EXERCISE MATERIALS —
....
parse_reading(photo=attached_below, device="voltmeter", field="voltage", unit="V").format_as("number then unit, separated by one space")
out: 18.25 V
....
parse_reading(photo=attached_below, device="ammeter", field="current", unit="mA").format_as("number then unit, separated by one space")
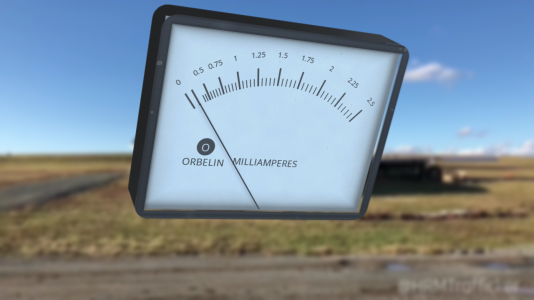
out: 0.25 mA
....
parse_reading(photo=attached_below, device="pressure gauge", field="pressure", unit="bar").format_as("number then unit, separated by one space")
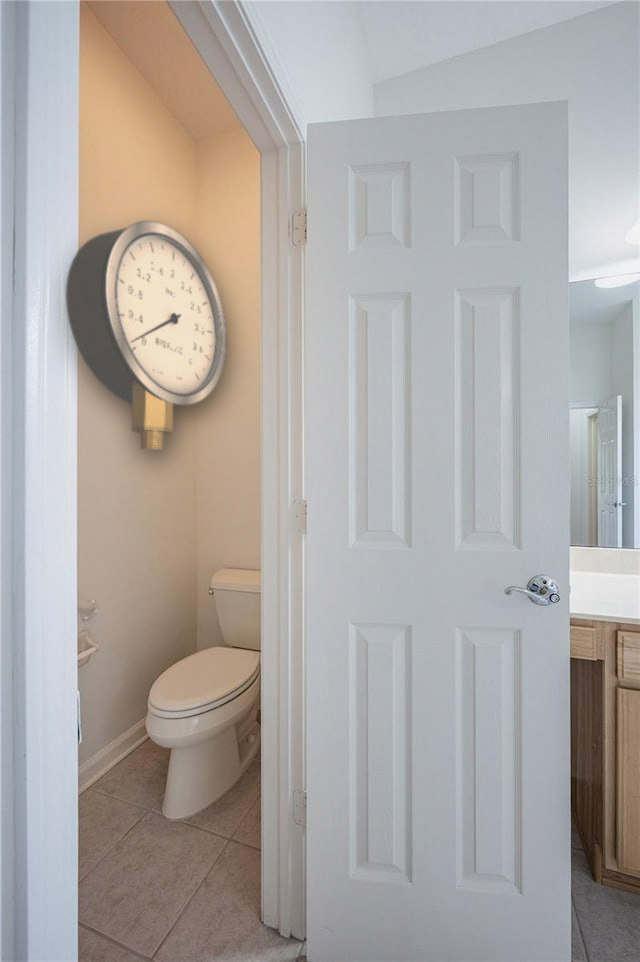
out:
....
WRITTEN TASK —
Keep only the rows above that contain the string "number", and copy each of them. The match is case-sensitive.

SOLUTION TO THIS EXERCISE —
parse_reading(photo=attached_below, device="voltmeter", field="voltage", unit="V").format_as("number then unit, separated by one space")
parse_reading(photo=attached_below, device="ammeter", field="current", unit="mA").format_as("number then unit, separated by one space")
parse_reading(photo=attached_below, device="pressure gauge", field="pressure", unit="bar").format_as("number then unit, separated by one space")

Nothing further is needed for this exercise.